The new skipper nodded his approval, but said nothing; and Purchase proceeded with his story.

"Well, as you probably noticed, shortly after sunset the wind breezed up quite strongly; but I was not in the least uneasy, for the barometer had ceased to drop before eight bells, and, although the sky was overcast and the night very dark, there was nothing threatening in the look of the weather, and it was only occasionally that we really tautened out our cables.
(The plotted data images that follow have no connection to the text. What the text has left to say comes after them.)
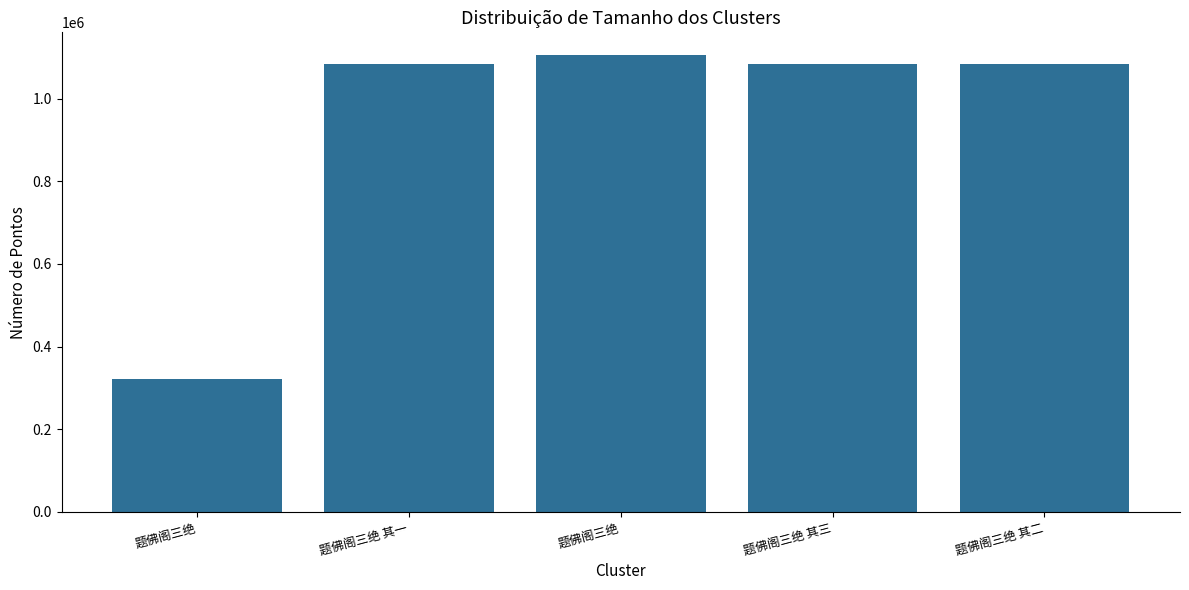

Is it true that the value at 题佛阁三绝 is 539816?

False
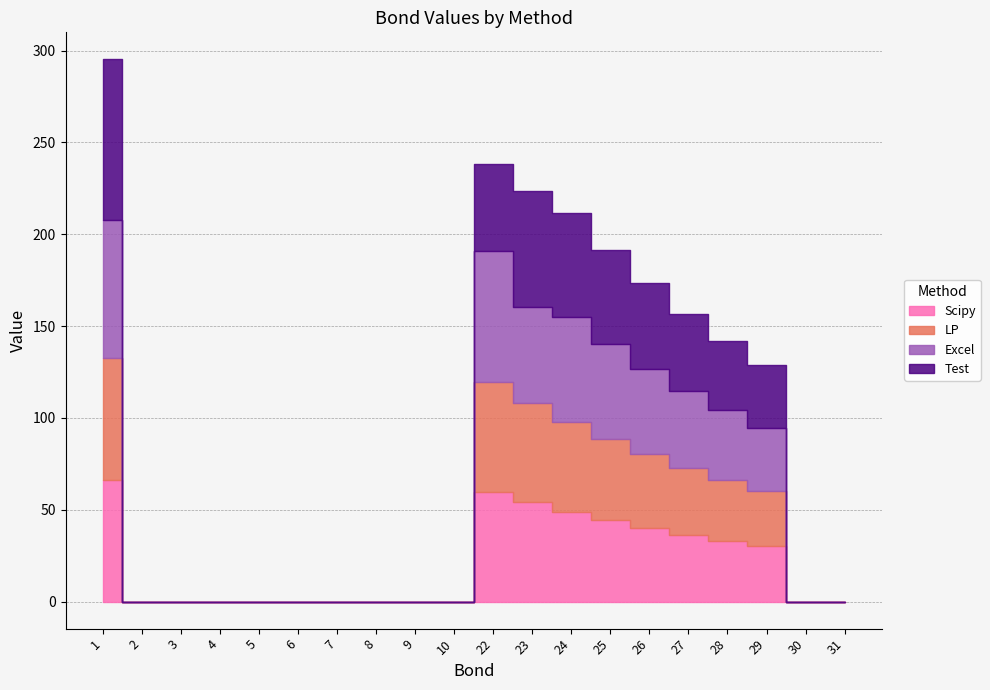

True or false: Excel and LP intersect in this chart.

True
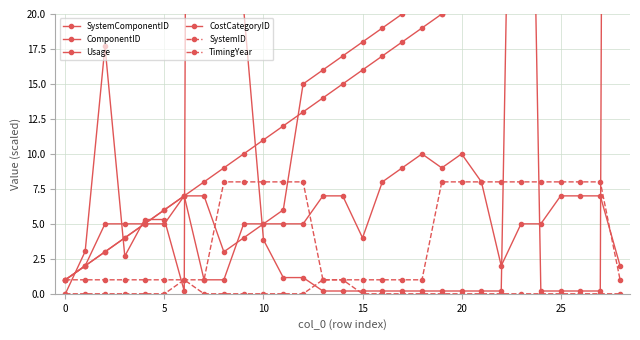

How many lines are shown in the chart?

6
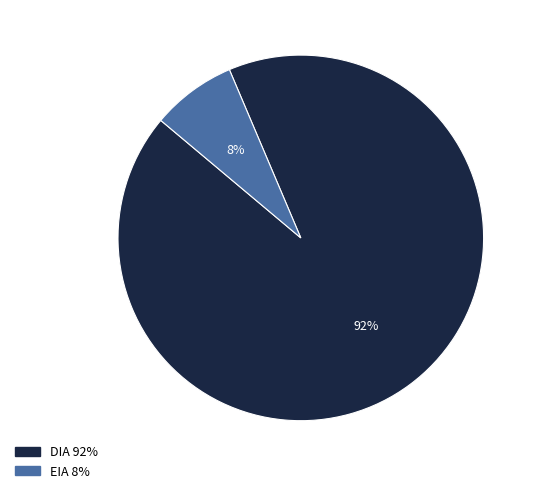

The EIA slice represents 8% of the pie. True or false?

True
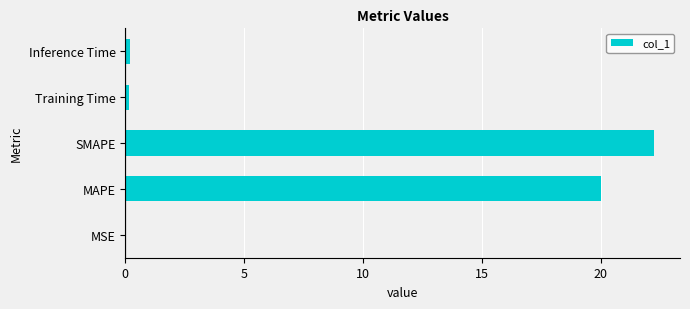

Where is the data nearest to the value 11?

MAPE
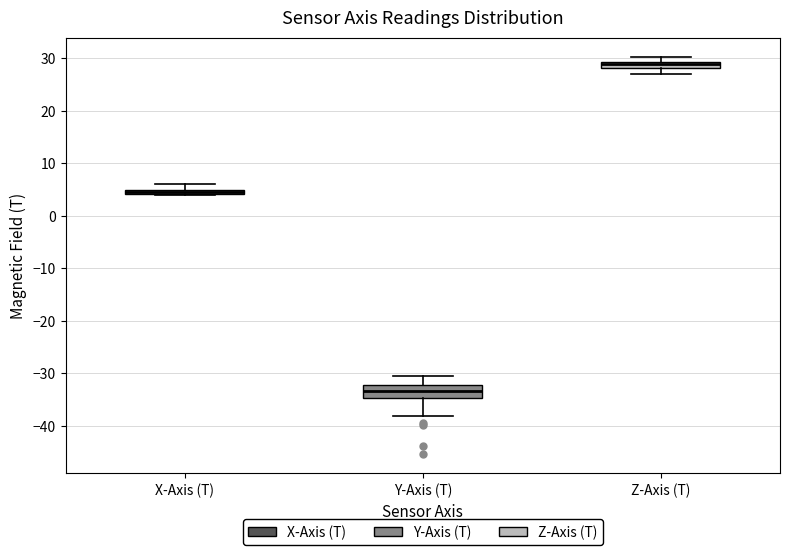

Where does the lower whisker of the box for Z-Axis (T) end on the y-axis? The values are not printed on the chart, so give them approximately, as read against the axis.

27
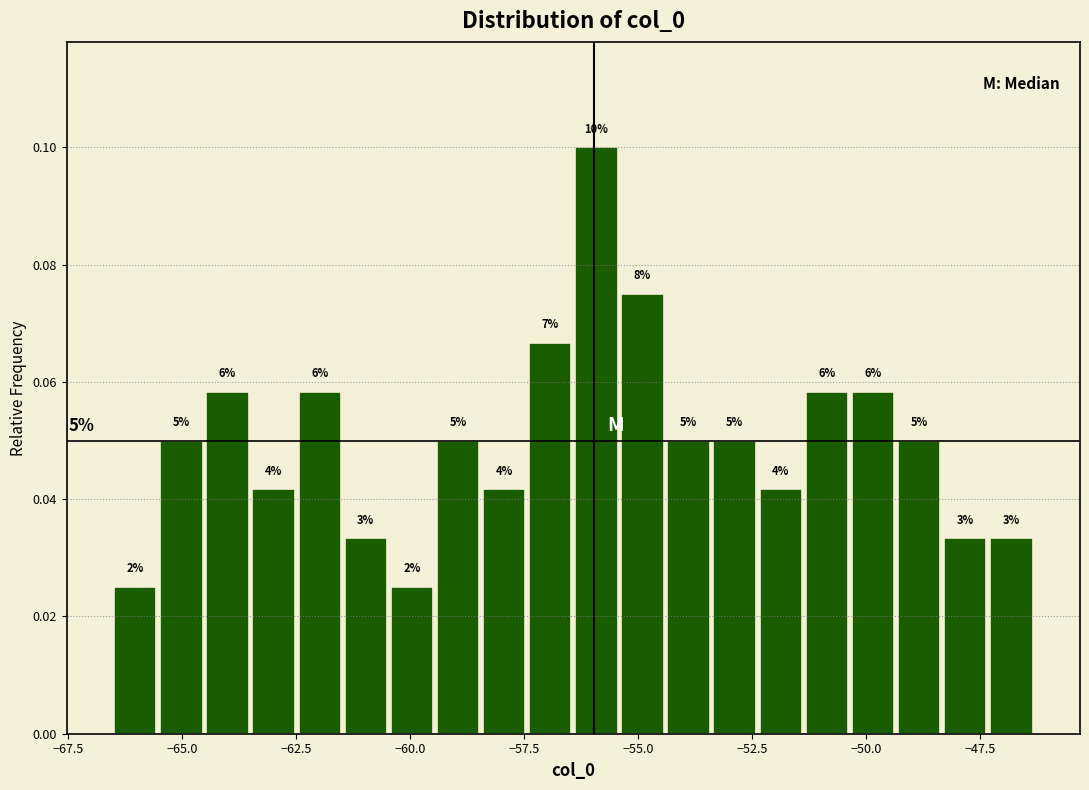

Read against the x-axis, roughly where is the centre of the tallest bar?

-56.0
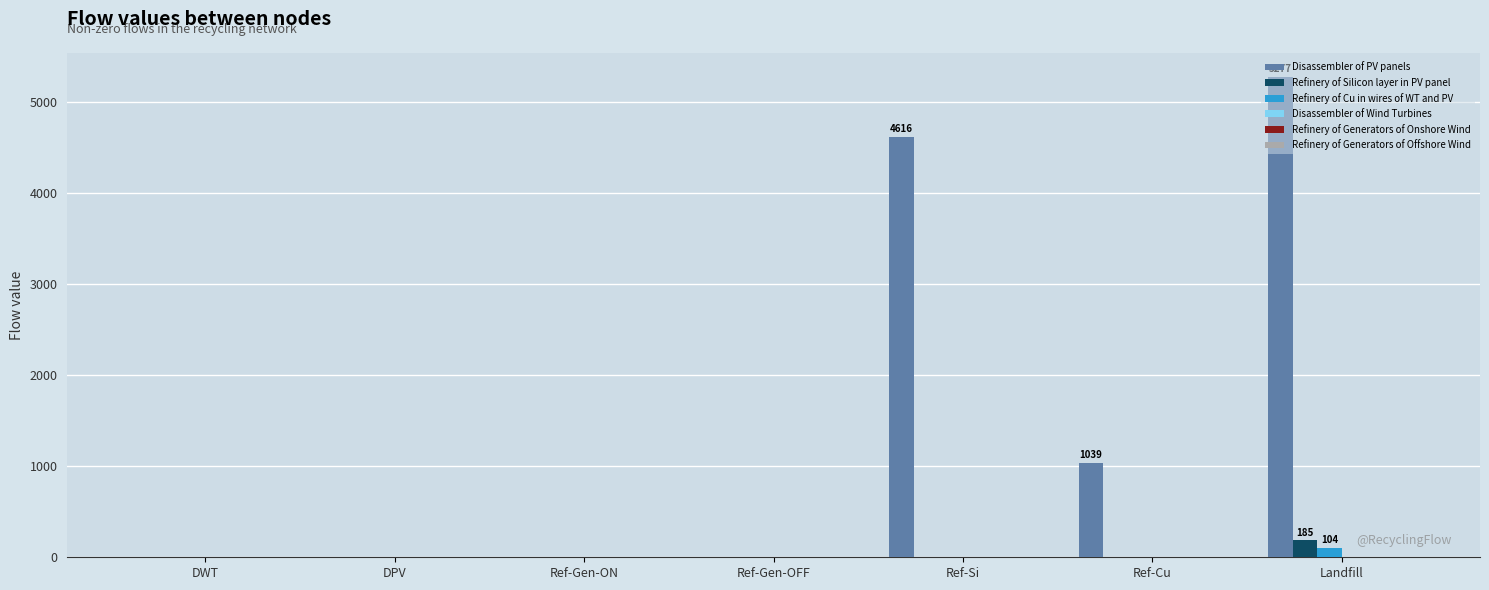

What is the total value across all series at Ref-Cu?

1039.3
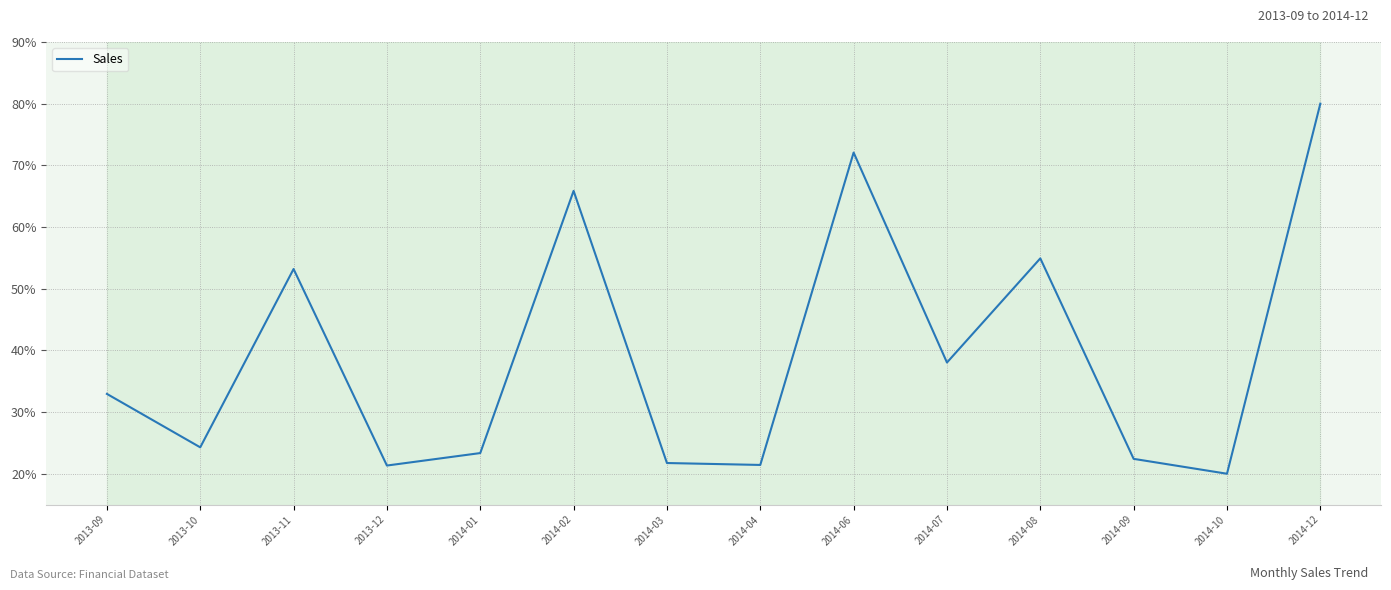

Where is the data nearest to the value 50?

2013-11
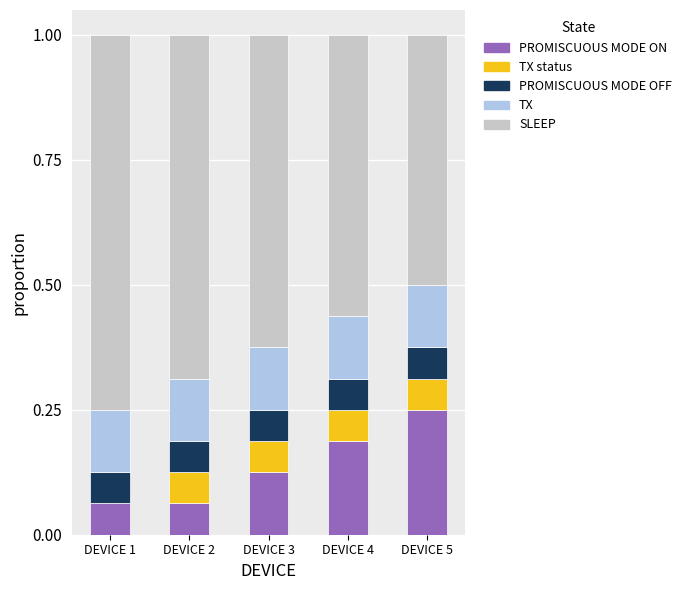

Is it true that PROMISCUOUS MODE ON equals 0.3 at DEVICE 4?

False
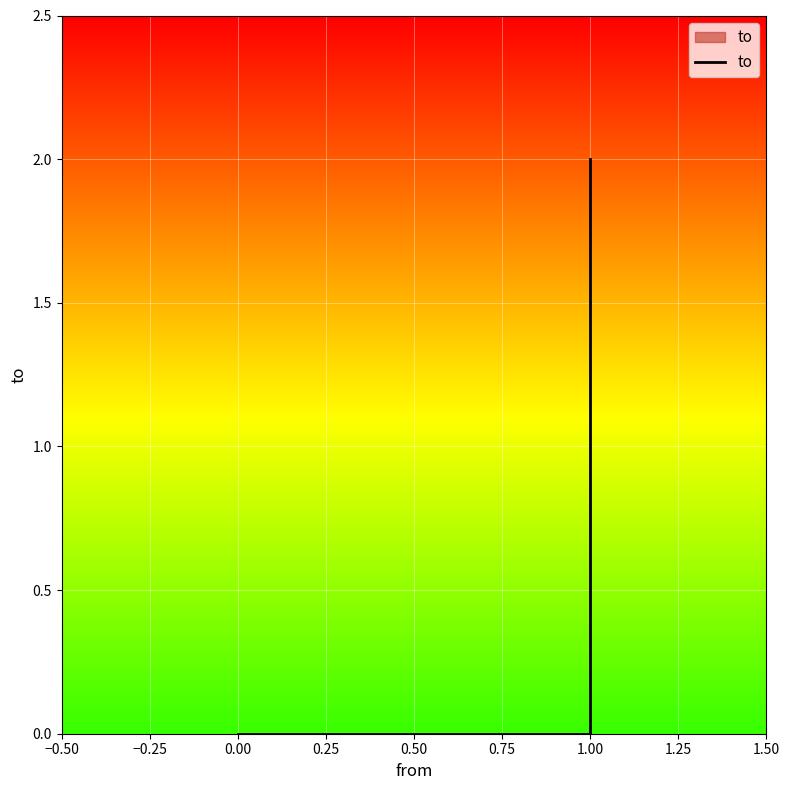

How many categories are shown in the chart?

3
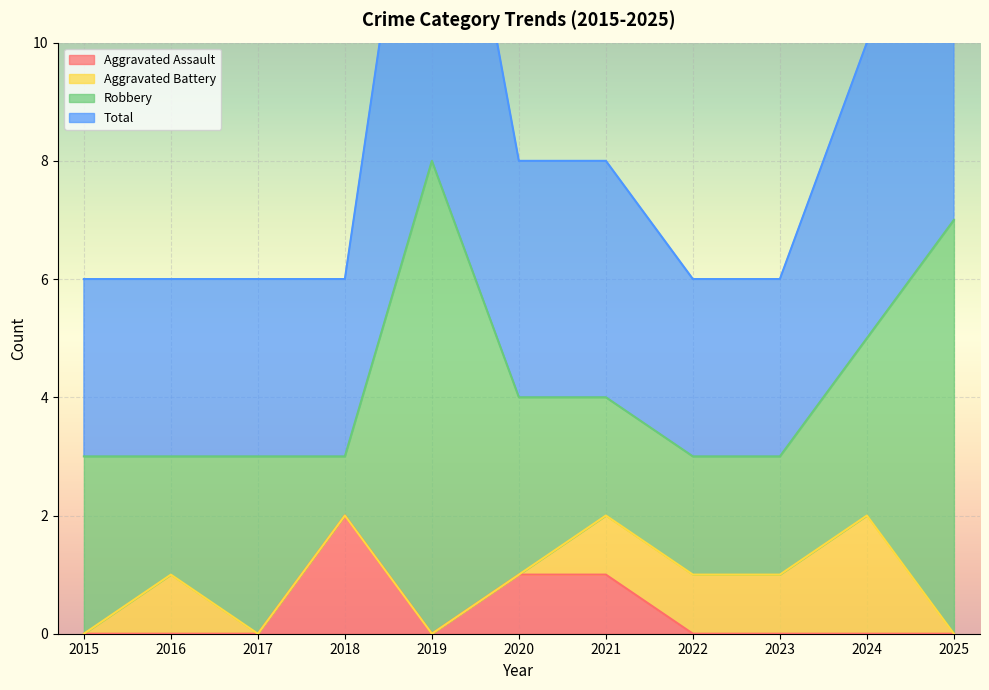

Which category has the lowest value in the Total series?

2015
Still, I made up my mind to remain on deck all night, having had a good spell of sleep during the day.

"As the night wore on and the wind held fresh but steady, I felt that after all I really need not have let go the streams, for the bowers alone would have held us quite easily against six times as much wind and sea as we had; you may therefore perhaps be able to picture to yourself my amazement and consternation when, a few minutes before six bells in the middle watch, I became aware that the ship was adrift and fast driving down toward the breakers!"